If you have the claude CLI on your PATH and an active subscription, extract with --subscription — no API key:

Terminal window
node ./packages/runtime/dist/cli.js run \
--root ./clients \
--client acme-co \
--source-dir ./my-docs \
--subscription

Where ./my-docs is a directory of clean markdown or HTML. (Prefer to learn a public website instead? Swap --source-dir ./my-docs for --url https://example.com — the default web crawler is keyless.)

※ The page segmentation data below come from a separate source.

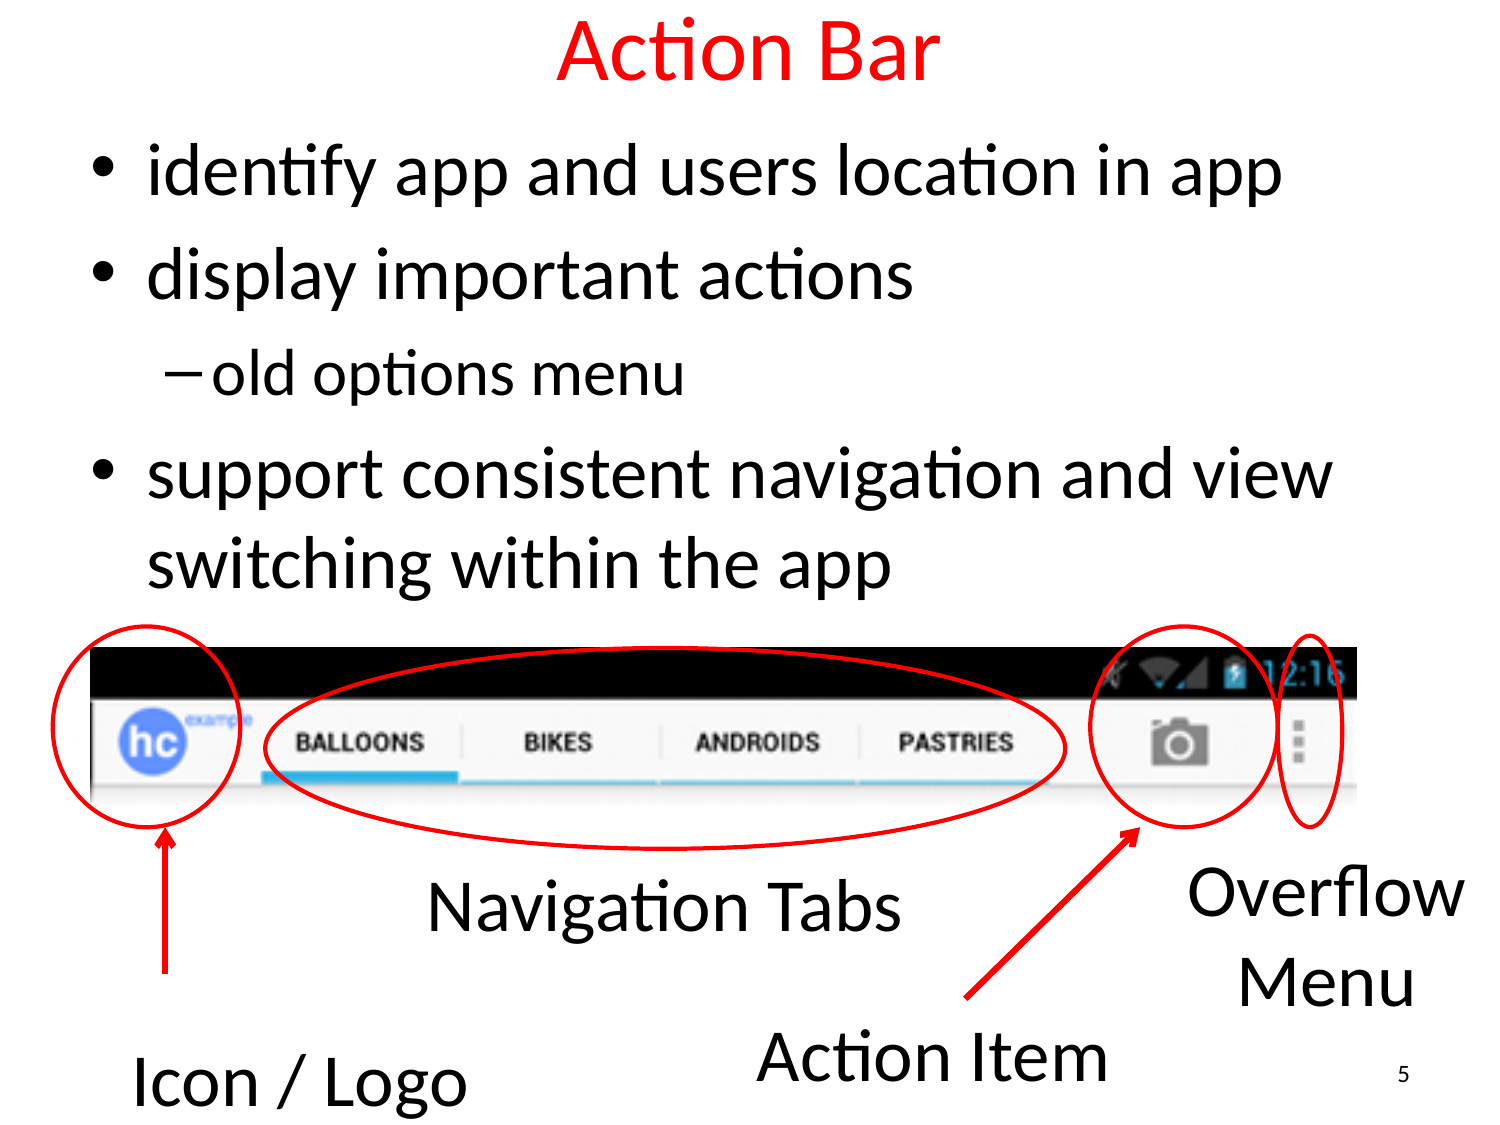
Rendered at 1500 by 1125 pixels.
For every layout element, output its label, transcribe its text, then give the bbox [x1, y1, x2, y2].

text_box Navigation Tabs [412, 848, 919, 954]
text_box [1290, 813, 1330, 830]
list identify app and users location in app display important actions old options menu support consistent navigation and view switching within the app [75, 112, 1425, 968]
picture [89, 647, 1357, 806]
slide_number 5 [1126, 1042, 1425, 1103]
text_box Action Item [742, 998, 1126, 1104]
text_box [50, 624, 206, 805]
text_box [94, 813, 199, 830]
title Action Bar [75, 0, 1425, 112]
text_box [351, 813, 979, 848]
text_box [964, 826, 1141, 1000]
text_box Overflow Menu [1172, 833, 1482, 1029]
text_box Icon / Logo [117, 1023, 485, 1125]
text_box [1132, 813, 1236, 830]
text_box [1125, 624, 1243, 646]
text_box [1292, 633, 1328, 646]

When it finishes, your tenant’s OKF repo holds freshly extracted atoms, committed as one diff in ./clients/acme-co/’s git history. Serve it the same way you served the reference KB in step 2 — just point --repo at your tenant’s OKF repo:

Terminal window
node ./packages/mcp/dist/cli.js \
--repo ./clients/acme-co/okf \
--client acme-co

That’s the full loop: ingest → extract → OKF → serve → query → curate, and every pass is a diff in your own git history.

A clients/acme-co/okf/ directory of OKF atoms in your own git — cat-able, git clone-able, yours forever — and a live, explainable retrieval server over it. The indexes are caches; the files are the truth.